Take a mindful shower. Notice the sensations of the water on your skin, the aromas of the soap, and the sounds. Notice how wonderful the human body is, in all that it does for us.
Go on a walk and notice things you’ve never noticed before.
Mindfulness Skill #4: Non-judgment
We have opinions about everything. “They’re annoying.” “This food is cold” “I’m weird and disgusting for doing my BFRB right now.” It is human nature to be discerning and categorize our world with judgments in order to move quickly through it. Yet incessant passive judgment about ourselves and others tends to rob joy from us.
Claudia Miles, LMFT explains recovery for BFRBs in the following way: “Recovery is about learning to support yourself through inevitable setbacks, and to stop beating yourself up.” This is perhaps the hardest work of all in dealing with a BFRB.
Harsh judgments about ourselves stall the progress we are able to make on our BFRBs. We get into a trap of thinking that we can bully ourselves into good behavior. NEWSFLASH: It doesn’t work. The more we judge ourselves, the worse we feel and the more likely we are to keep the behavior going.

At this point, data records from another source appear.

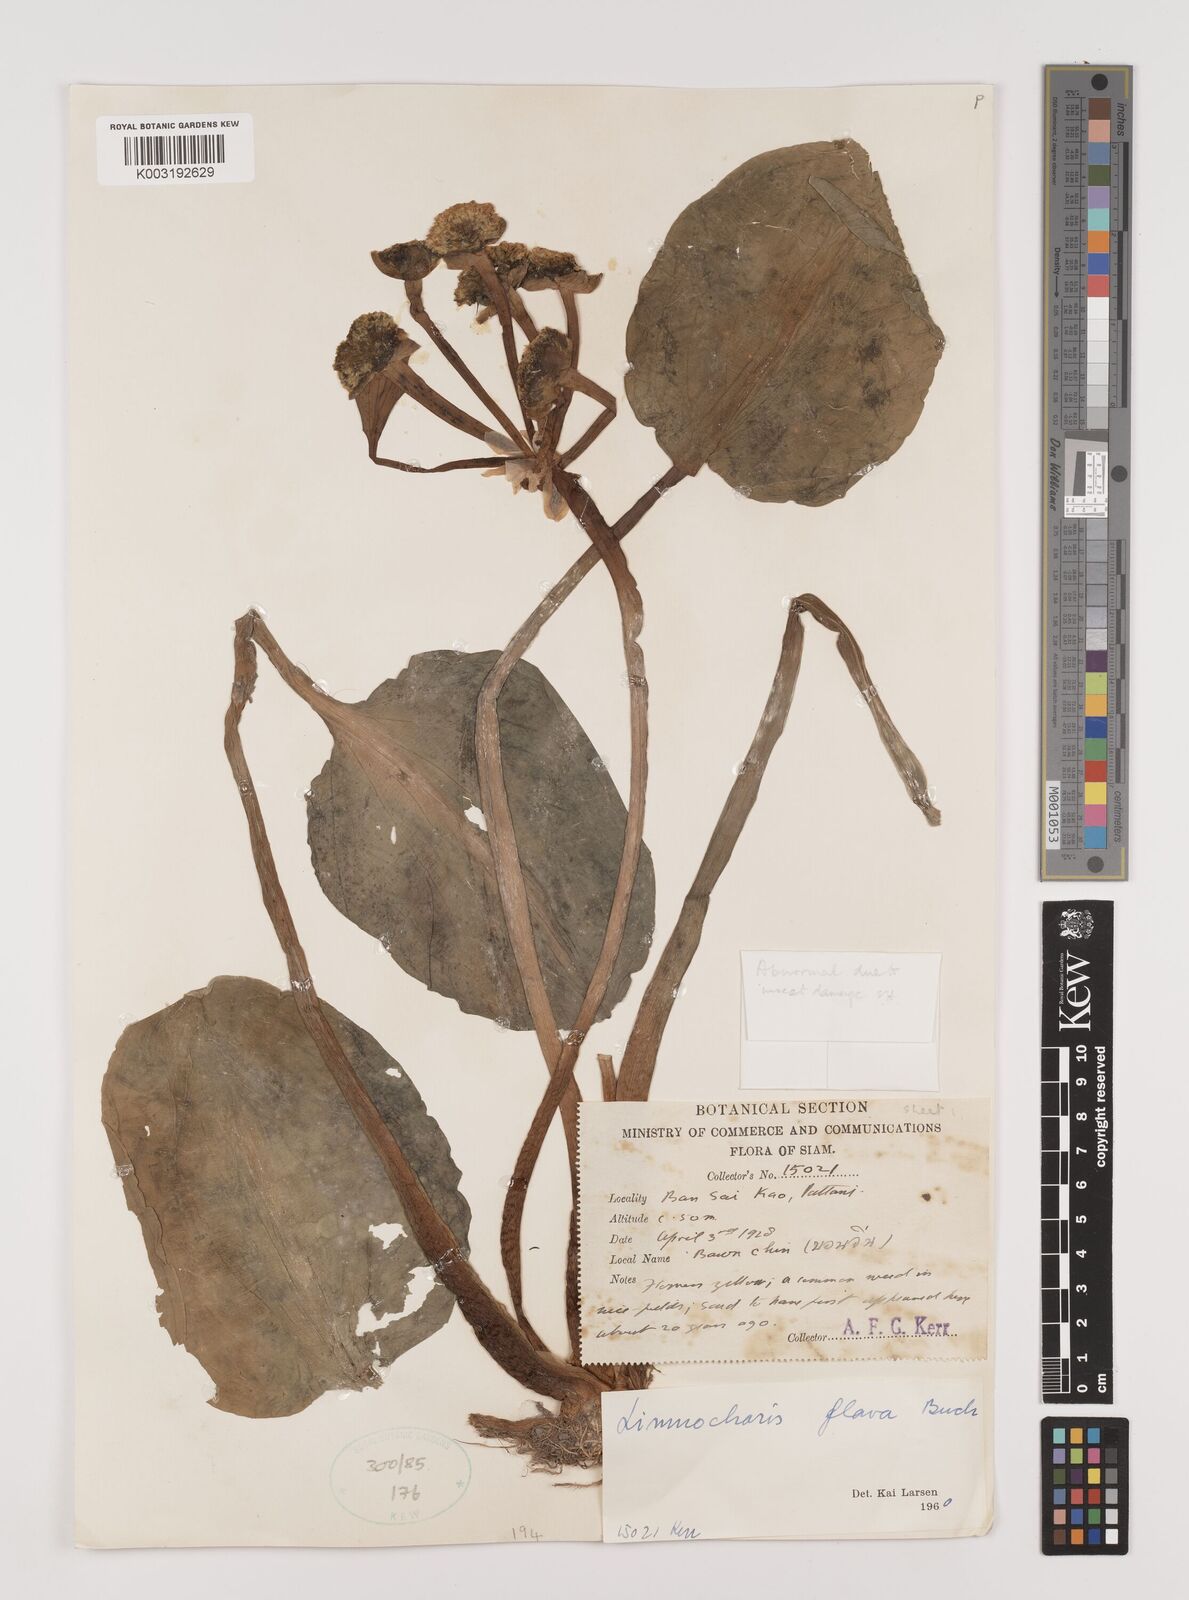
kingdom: Plantae
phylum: Tracheophyta
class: Liliopsida
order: Alismatales
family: Alismataceae
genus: Limnocharis
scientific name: Limnocharis flava
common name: Sawah-flower-rush
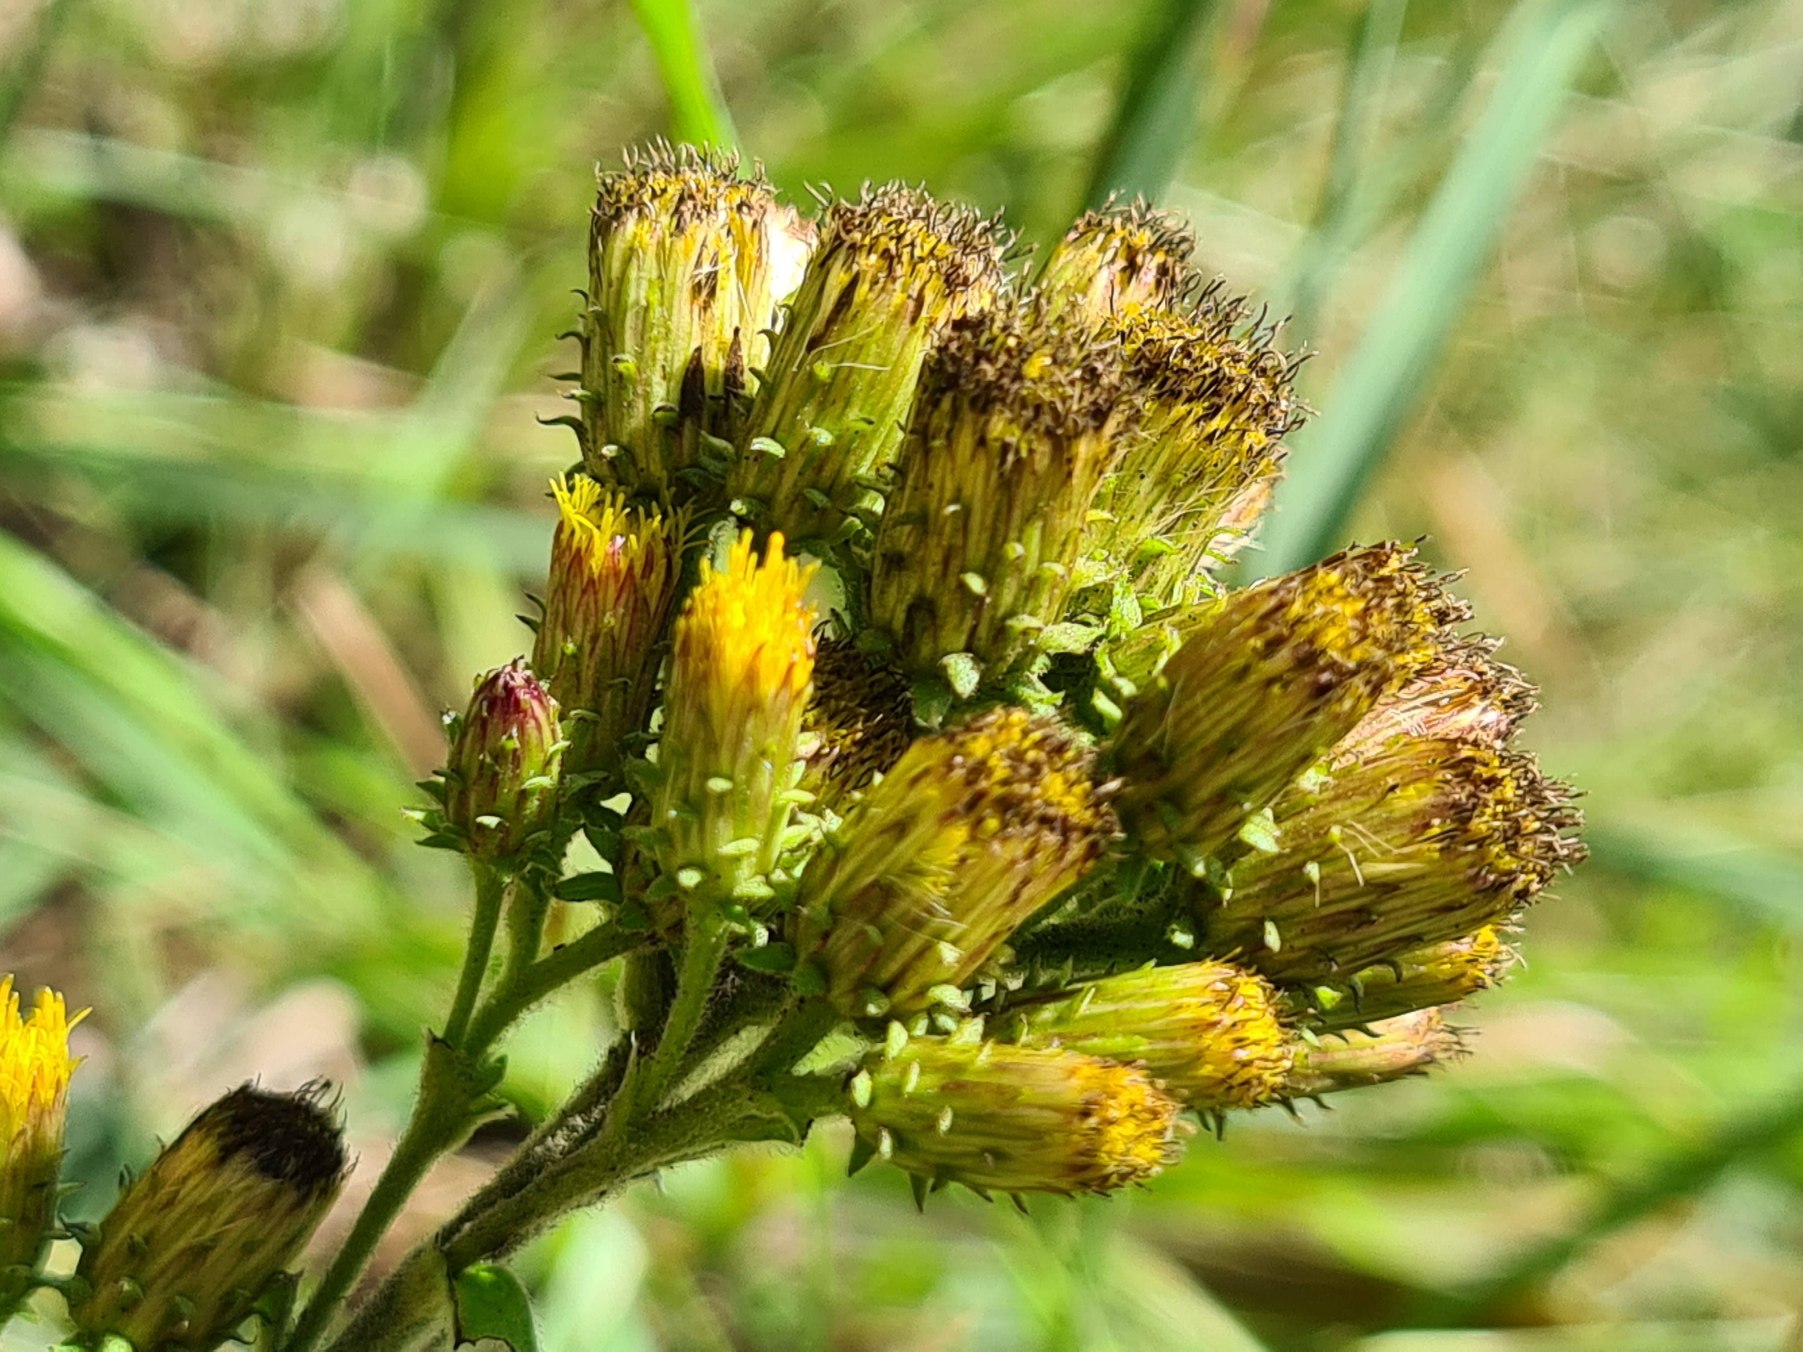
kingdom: Plantae
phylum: Tracheophyta
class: Magnoliopsida
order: Asterales
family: Asteraceae
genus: Pentanema
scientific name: Pentanema squarrosum
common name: Trekløft-alant
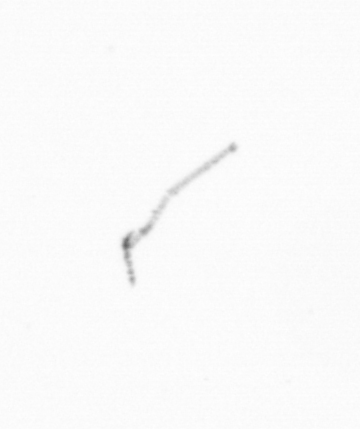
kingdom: Chromista
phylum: Ochrophyta
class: Bacillariophyceae
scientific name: Bacillariophyceae
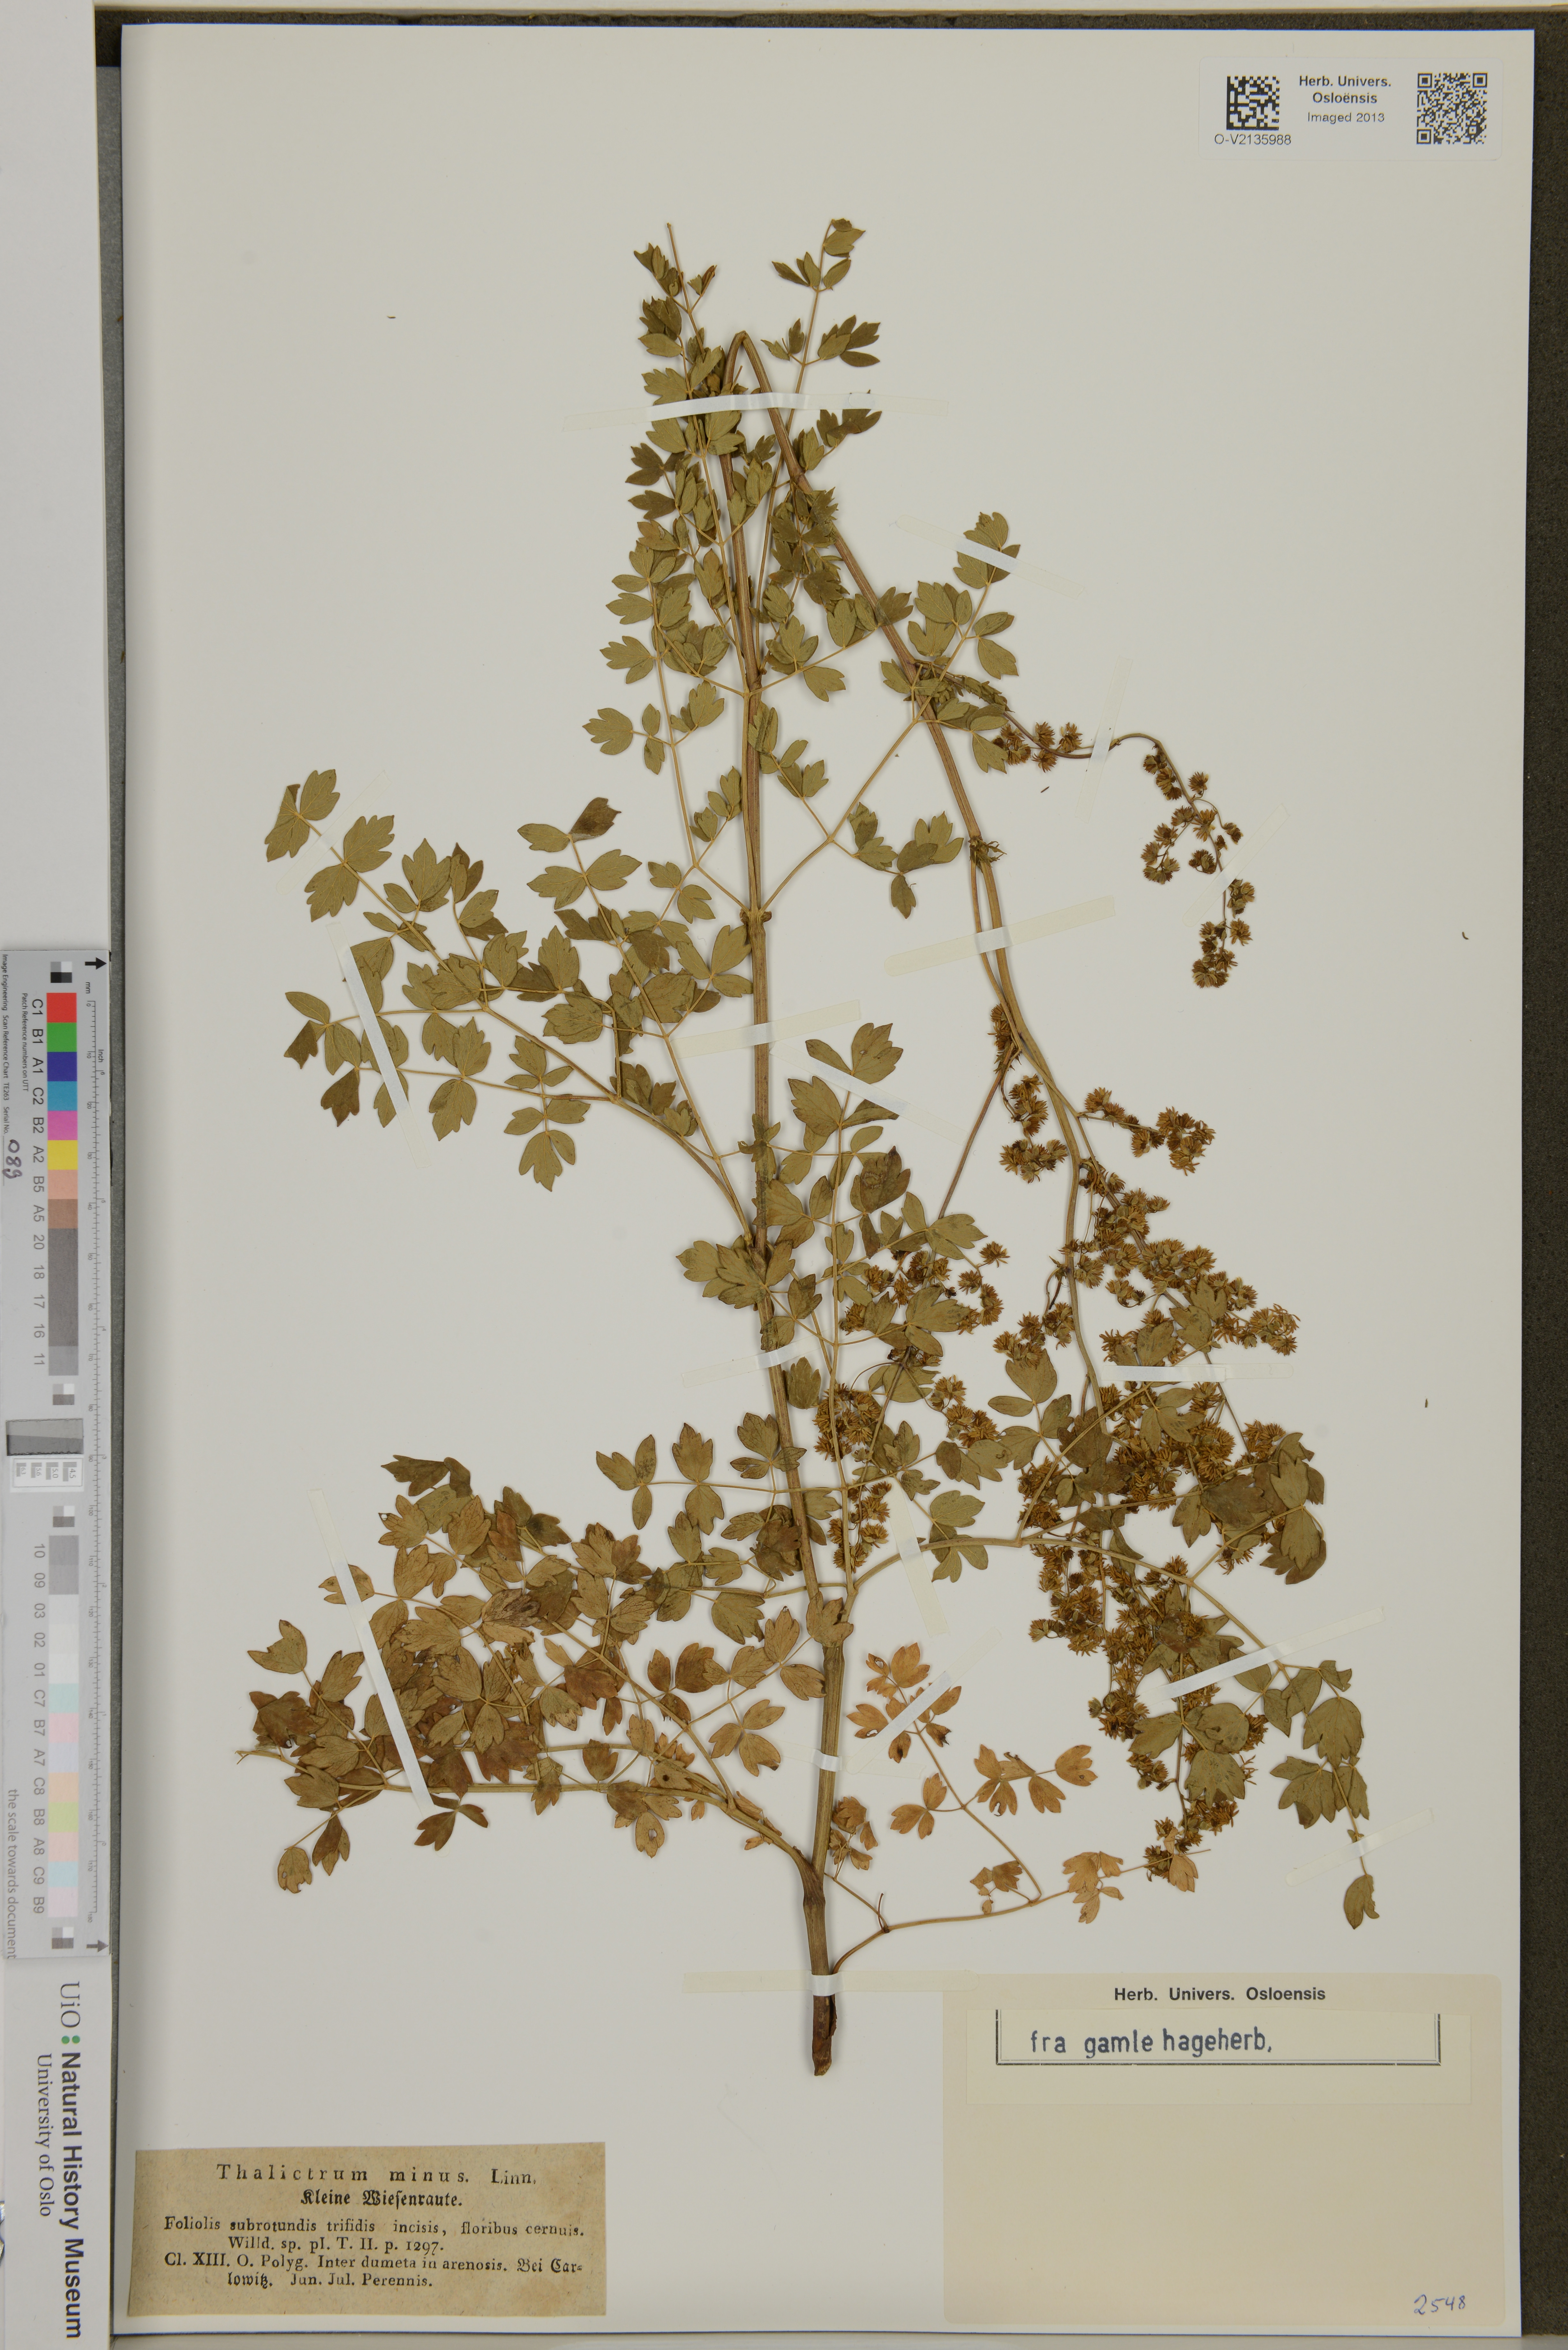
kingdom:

The work is then not judging ourselves for the judging (we are human, after all), but in simply observing it and recognizing how it may not be serving us. Then actively choose a more compassionate tone. (This is hard for our perfectionist minds at first.)
Try:
Write down judgments about ourselves related to our BFRBs (e.g: “I’m ugly”), and follow them up with less judgmental alternatives: “I notice I’m being judgmental of my hair right now. I may not like that I pulled today, but I know that name-calling doesn’t make my situation better.”
For one day, give up all spoken judgmental statements. Notice what sort of effect this has on your mood and view of the world.
Say in your mind “...and I’m going to let that just be” next to judgmental sentiments that pop up for you. Actively practice neutral observation.